Have you ever participated in any kind of a protest march before?   If not, was it because you doubted you could make a difference by doing so?  Or have you gone through life satisfied with the state of our world’s people and assumed even our own government is doing, well, the best it can?

 

If you assume the latter, you may as well stop reading now.   It will otherwise disgust you to find that this post rests on my own assumption that our government is now doing the worst it can.   Or at least close enough.

 

Sue and I will be participating in a protest march this Saturday, April 5th, and it brings to mind the days of our youth as far back as 1970.  Yep.  We are that old.  

 

We had been married about 3 years at the time and the news broke that the US government had, in our name as supposed owners of said government per the 1968 POTUS election of Richard M. Nixon, begun a wide-spread bombing campaign in the sovereign nation of Cambodia, across the border from where our “peoples’ government of the USA” was engaging in an illegal and unjust war to stop the people of Vietnam from uniting around their own version of Gen. George Washington as their President, a General named Ho Chi Minh who professed a belief in communism.

 

In case you’re wondering about the effects of our bombing in Cambodia, it killed so many innocent civilians, mostly rural farmers, thus evoking widespread protests by the poorest of all Cambodians and leading to the communist overthrow of their existing government.  The new government party of Khmer Rouge then began a campaign of genocide against anyone sympathetic to the previous government that agreed to the bombing.   By 1978, this genocide had killed roughly 2 million people, including their most educated citizens.  For additional information, you may check out https://gsp.yale.edu/sites/default/files/walrus_cambodiabombing_oct06.pdf

 

As a seminary student myself back in 1970, having a draft deferment for the practice of Christian ministry was the near equivalent of having a doctor who could defer me for bone spurs.   Especially since my draft lottery number was #11.  That’s right.   Out of 366 days to have been born, counting those lucky leap year guys, my birthday came up #11 in the U.S. Selective Service lottery drawing.   Lucky 11. 

 

My problem was a theological one.   I could no longer pretend to be a candidate for Christian ministry.  I found the institutional Church complicit in our American foreign policy and saw no way I could serve the God of justice and peace and an American military sent to commit indiscriminate bombing campaigns in southeast Asia.  I joined in protest marches in 1970 and then went one step farther.   I dropped out of seminary and arranged to take a Social Service position in Vancouver, BC in the early part of January, 1971.  I was Canada-bound!

 

Then an interesting thing happened. 

 

So massive were the American protests against the bombing of Cambodia, particularly on our college campuses, that Nixon did what he thought would pacify the protestors.  He declared a “90-day Selective Service moratorium on the draft” to begin January 1, 1971.   The powers that decided such matters then opted to dismiss all the numbers that would have been called for the draft during Jan-Mar of that year.  My #11 was now placed at the end of the end, in case more than 366 days worth of draftees were needed.

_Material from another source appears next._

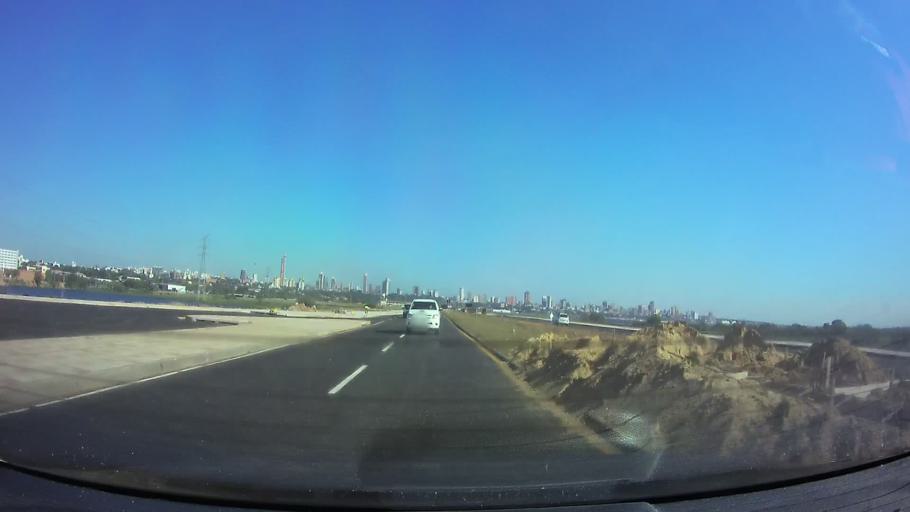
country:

I didn’t take the Canada job, stayed here in Dayton, OH and………the rest is history no American should be expected to “cover up.”  

 

Nor should any American be expected to avoid protesting wrongful policy in our federal government if either foreign or domestic injustice results.   Protests matter.  Protestors do make a difference.   No, in 1970 we did not prevent the Cambodian genocide that came about because of our horrific bombing of their sovereign people.   But en masse our protestors then did matter immensely. Kept me from leaving the country of my birth some 54 years ago now. Call it Lucky 11, but protestors made a big difference in my own life!